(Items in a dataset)
-*-*-
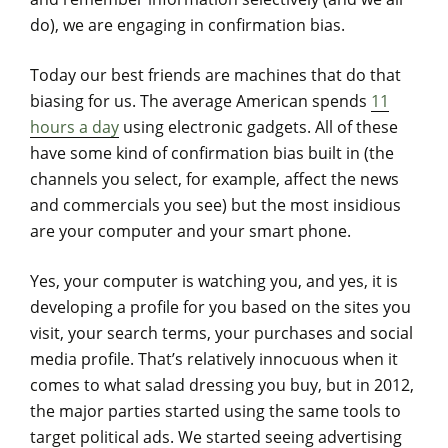
do), we are engaging in confirmation bias.
Today our best friends are machines that do that
biasing for us. The average American spends
11
hours a day
using electronic gadgets. All of these
have some kind of confirmation bias built in (the
channels you select, for example, affect the news
and commercials you see) but the most insidious
are your computer and your smart phone.
Yes, your computer is watching you, and yes, it is
developing a profile for you based on the sites you
visit, your search terms, your purchases and social
media profile. That’s relatively innocuous when it
comes to what salad dressing you buy, but in 2012,
the major parties started using the same tools to
target political ads. We started seeing advertising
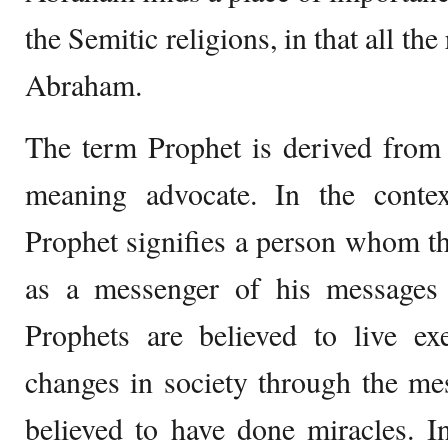
the Semitic religions, in that all the 
Abraham.
The term Prophet is derived from
meaning advocate. In the contex
Prophet signifies a person whom th
as a messenger of his messages
Prophets are believed to live ex
changes in society through the m
believed to have done miracles. I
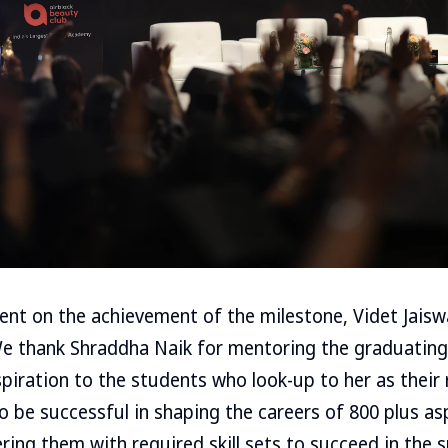
ent on the achievement of the milestone, Videt Jais
“We thank Shraddha Naik for mentoring the graduating
piration to the students who look-up to her as their
 to be successful in shaping the careers of 800 plus a
ing them with required skill sets to succeed in the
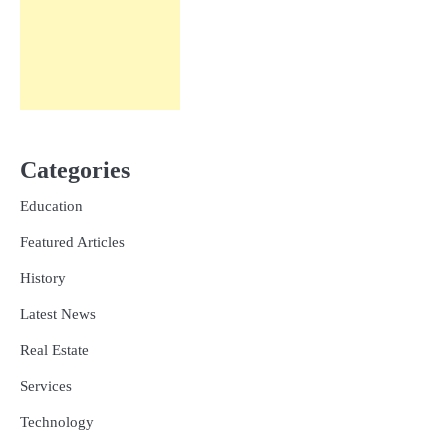
Categories
Education
Featured Articles
History
Latest News
Real Estate
Services
Technology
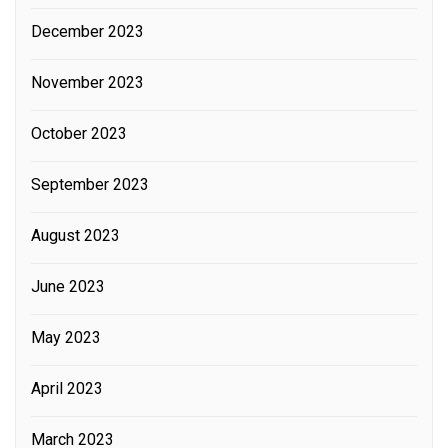
December 2023
November 2023
October 2023
September 2023
August 2023
June 2023
May 2023
April 2023
March 2023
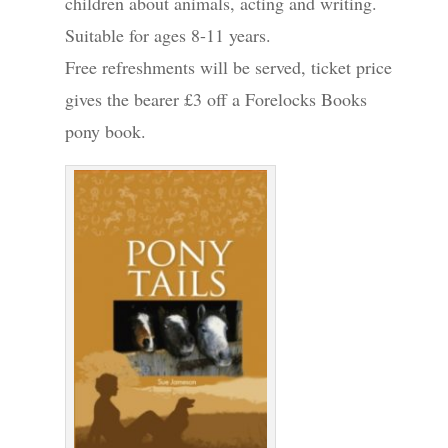
children about animals, acting and writing.
Suitable for ages 8-11 years.
Free refreshments will be served, ticket price
gives the bearer £3 off a Forelocks Books
pony book.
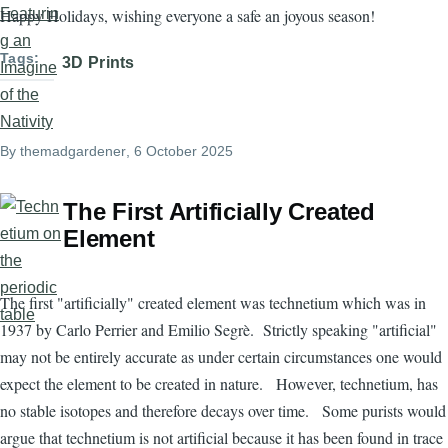
Happy Holidays, wishing everyone a safe an joyous season!
Tags
3D Prints
By
themadgardener
, 6 October 2025
The First Artificially Created
Element
The first "artificially" created element was technetium which was in
1937 by Carlo Perrier and Emilio Segrè. Strictly speaking "artificial"
may not be entirely accurate as under certain circumstances one would
expect the element to be created in nature. However, technetium, has
no stable isotopes and therefore decays over time. Some purists would
argue that technetium is not artificial because it has been found in trace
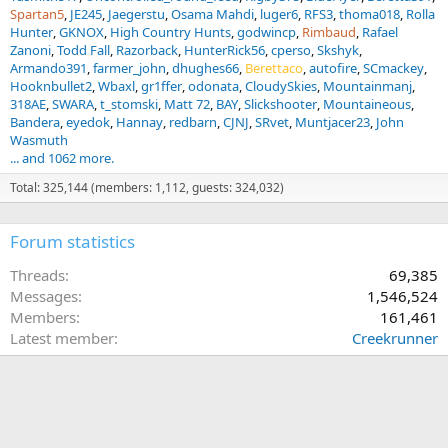
Spartan5
JE245
Jaegerstu
Osama Mahdi
luger6
RFS3
thoma018
Rolla
Hunter
GKNOX
High Country Hunts
godwincp
Rimbaud
Rafael
Zanoni
Todd Fall
Razorback
HunterRick56
cperso
Skshyk
Armando391
farmer_john
dhughes66
Berettaco
autofire
SCmackey
Hooknbullet2
Wbaxl
gr1ffer
odonata
CloudySkies
Mountainmanj
318AE
SWARA
t_stomski
Matt 72
BAY
Slickshooter
Mountaineous
Bandera
eyedok
Hannay
redbarn
CJNJ
SRvet
Muntjacer23
John
Wasmuth
... and 1062 more.
Total: 325,144 (members: 1,112, guests: 324,032)
Forum statistics
Threads
69,385
Messages
1,546,524
Members
161,461
Latest member
Creekrunner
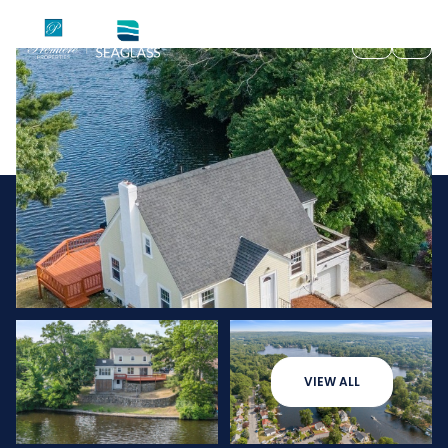
Thursday
Friday
VIEW ALL
06
07
Aug
Aug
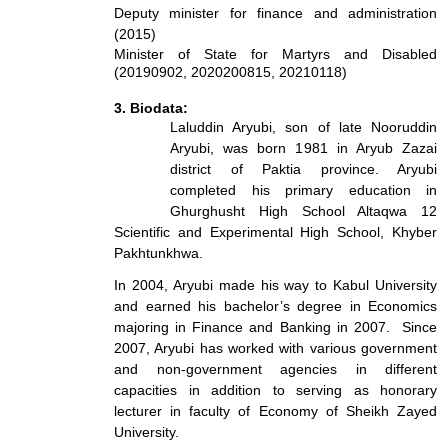
Deputy minister for finance and administration
(2015)
Minister of State for Martyrs and Disabled
(20190902, 2020200815, 20210118)
3. Biodata:
Laluddin Aryubi, son of late Nooruddin
Aryubi, was born 1981 in Aryub Zazai
district of Paktia province. Aryubi
completed his primary education in
Ghurghusht High School Altaqwa 12
Scientific and Experimental High School, Khyber
Pakhtunkhwa.
In 2004, Aryubi made his way to Kabul University
and earned his bachelor’s degree in Economics
majoring in Finance and Banking in 2007. Since
2007, Aryubi has worked with various government
and non-government agencies in different
capacities in addition to serving as honorary
lecturer in faculty of Economy of Sheikh Zayed
University.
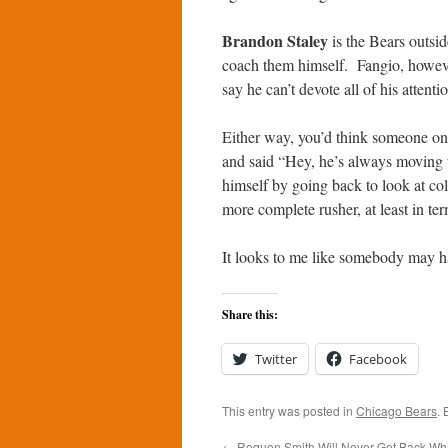
Brandon Staley
is the Bears outsi
coach them himself. Fangio, however,
say he can’t devote all of his attenti
Either way, you’d think someone on
and said “Hey, he’s always moving t
himself by going back to look at c
more complete rusher, at least in ter
It looks to me like somebody may ha
Share this:
Twitter
Facebook
This entry was posted in
Chicago Bears
.
←
Roquon Smith Will Never Get Back Wh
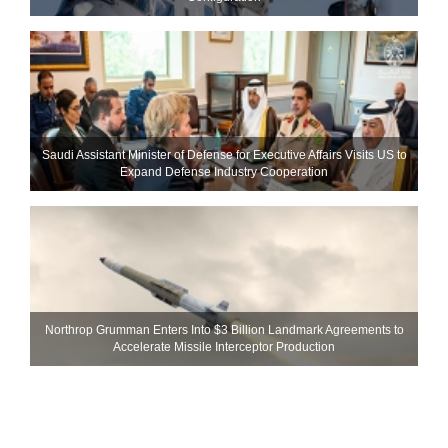
Saudi Assistant Minister of Defense for Executive Affairs Visits US to
Expand Defense Industry Cooperation
Northrop Grumman Enters Into $3 Billion Landmark Agreements to
Accelerate Missile Interceptor Production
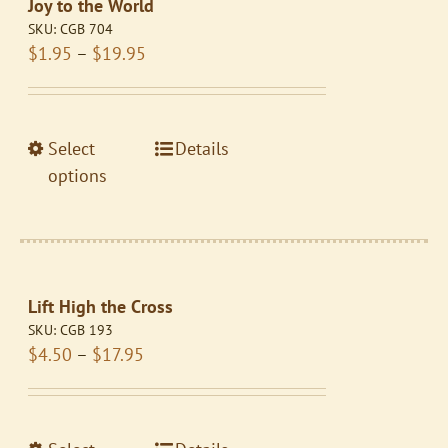
Joy to the World
options
SKU:
CGB 704
may
Price
$
1.95
–
$
19.95
be
range:
chosen
$1.95
on
through
the
This
Select
Details
$19.95
product
product
options
page
has
multiple
variants.
The
Lift High the Cross
options
SKU:
CGB 193
may
Price
$
4.50
–
$
17.95
be
range:
chosen
$4.50
on
through
the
-*-*-
**Your assignment:**
Print the text lines of all the records above word for word, leaving the pictures out.

**Output for this exercise:**
do), we are engaging in confirmation bias.
Today our best friends are machines that do that
biasing for us. The average American spends
11
hours a day
using electronic gadgets. All of these
have some kind of confirmation bias built in (the
channels you select, for example, affect the news
and commercials you see) but the most insidious
are your computer and your smart phone.
Yes, your computer is watching you, and yes, it is
developing a profile for you based on the sites you
visit, your search terms, your purchases and social
media profile. That’s relatively innocuous when it
comes to what salad dressing you buy, but in 2012,
the major parties started using the same tools to
target political ads. We started seeing advertising
the Semitic religions, in that all the 
Abraham.
The term Prophet is derived from
meaning advocate. In the contex
Prophet signifies a person whom th
as a messenger of his messages
Prophets are believed to live ex
changes in society through the m
believed to have done miracles. I
ent on the achievement of the milestone, Videt Jais
“We thank Shraddha Naik for mentoring the graduating
piration to the students who look-up to her as their
 to be successful in shaping the careers of 800 plus a
ing them with required skill sets to succeed in the
Categories
Education
Featured Articles
History
Latest News
Real Estate
Services
Technology
December 2023
November 2023
October 2023
September 2023
August 2023
June 2023
May 2023
April 2023
March 2023
children about animals, acting and writing.
Suitable for ages 8-11 years.
Free refreshments will be served, ticket price
gives the bearer £3 off a Forelocks Books
pony book.
Happy Holidays, wishing everyone a safe an joyous season!
Tags
3D Prints
By
themadgardener
, 6 October 2025
The First Artificially Created
Element
The first "artificially" created element was technetium which was in
1937 by Carlo Perrier and Emilio Segrè. Strictly speaking "artificial"
may not be entirely accurate as under certain circumstances one would
expect the element to be created in nature. However, technetium, has
no stable isotopes and therefore decays over time. Some purists would
argue that technetium is not artificial because it has been found in trace
Spartan5
JE245
Jaegerstu
Osama Mahdi
luger6
RFS3
thoma018
Rolla
Hunter
GKNOX
High Country Hunts
godwincp
Rimbaud
Rafael
Zanoni
Todd Fall
Razorback
HunterRick56
cperso
Skshyk
Armando391
farmer_john
dhughes66
Berettaco
autofire
SCmackey
Hooknbullet2
Wbaxl
gr1ffer
odonata
CloudySkies
Mountainmanj
318AE
SWARA
t_stomski
Matt 72
BAY
Slickshooter
Mountaineous
Bandera
eyedok
Hannay
redbarn
CJNJ
SRvet
Muntjacer23
John
Wasmuth
... and 1062 more.
Total: 325,144 (members: 1,112, guests: 324,032)
Forum statistics
Threads
69,385
Messages
1,546,524
Members
161,461
Latest member
Creekrunner
Thursday
Friday
VIEW ALL
06
07
Aug
Aug
Deputy minister for finance and administration
(2015)
Minister of State for Martyrs and Disabled
(20190902, 2020200815, 20210118)
3. Biodata:
Laluddin Aryubi, son of late Nooruddin
Aryubi, was born 1981 in Aryub Zazai
district of Paktia province. Aryubi
completed his primary education in
Ghurghusht High School Altaqwa 12
Scientific and Experimental High School, Khyber
Pakhtunkhwa.
In 2004, Aryubi made his way to Kabul University
and earned his bachelor’s degree in Economics
majoring in Finance and Banking in 2007. Since
2007, Aryubi has worked with various government
and non-government agencies in different
capacities in addition to serving as honorary
lecturer in faculty of Economy of Sheikh Zayed
University.
Brandon Staley
is the Bears outsi
coach them himself. Fangio, however,
say he can’t devote all of his attenti
Either way, you’d think someone on
and said “Hey, he’s always moving t
himself by going back to look at c
more complete rusher, at least in ter
It looks to me like somebody may ha
Share this:
Twitter
Facebook
This entry was posted in
Chicago Bears
.
←
Roquon Smith Will Never Get Back Wh
Saudi Assistant Minister of Defense for Executive Affairs Visits US to
Expand Defense Industry Cooperation
Northrop Grumman Enters Into $3 Billion Landmark Agreements to
Accelerate Missile Interceptor Production
Joy to the World
options
SKU:
CGB 704
may
Price
$
1.95
–
$
19.95
be
range:
chosen
$1.95
on
through
the
This
Select
Details
$19.95
product
product
options
page
has
multiple
variants.
The
Lift High the Cross
options
SKU:
CGB 193
may
Price
$
4.50
–
$
17.95
be
range:
chosen
$4.50
on
through
the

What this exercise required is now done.